§ PROBLEM DETAILS
A faithful transcription of all the entries below is needed, without the pictures.

§ People photos with keypoints
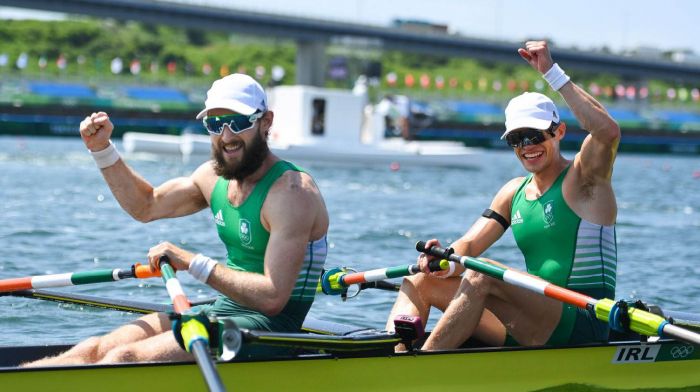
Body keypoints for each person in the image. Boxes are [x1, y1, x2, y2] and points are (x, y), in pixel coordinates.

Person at [26, 73, 329, 366]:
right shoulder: (212, 177)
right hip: (225, 311)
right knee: (94, 349)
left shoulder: (292, 193)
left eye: (238, 123)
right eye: (215, 124)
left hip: (270, 330)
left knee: (123, 359)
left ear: (266, 122)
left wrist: (191, 262)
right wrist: (102, 150)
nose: (226, 136)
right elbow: (146, 206)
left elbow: (273, 298)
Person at [386, 40, 621, 350]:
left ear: (559, 132)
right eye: (517, 139)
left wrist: (552, 73)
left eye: (534, 135)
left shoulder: (584, 179)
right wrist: (442, 260)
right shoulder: (514, 192)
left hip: (583, 321)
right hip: (532, 318)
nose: (527, 147)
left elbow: (608, 133)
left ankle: (423, 368)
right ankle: (388, 355)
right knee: (420, 278)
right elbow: (469, 245)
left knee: (483, 274)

§ RESPONSE FOR THIS EXERCISE
Body keypoints for each person in the image. Boxes are [x1, y1, x2, y2] and points are (x, y), in pixel coordinates.

Person at [26, 73, 329, 366]:
right shoulder: (212, 177)
right hip: (225, 311)
right knee: (94, 349)
left shoulder: (292, 193)
left eye: (238, 123)
right eye: (215, 124)
left hip: (270, 330)
left knee: (123, 359)
left ear: (266, 122)
left wrist: (191, 262)
right wrist: (102, 150)
nose: (226, 136)
right elbow: (146, 206)
left elbow: (273, 298)
Person at [386, 40, 621, 350]:
left ear: (559, 132)
right eye: (517, 139)
left wrist: (552, 73)
left eye: (534, 135)
left shoulder: (584, 179)
right wrist: (442, 260)
right shoulder: (514, 192)
left hip: (583, 321)
right hip: (532, 318)
nose: (527, 147)
left elbow: (608, 133)
left ankle: (423, 368)
right ankle: (388, 355)
right knee: (420, 278)
right elbow: (469, 245)
left knee: (483, 274)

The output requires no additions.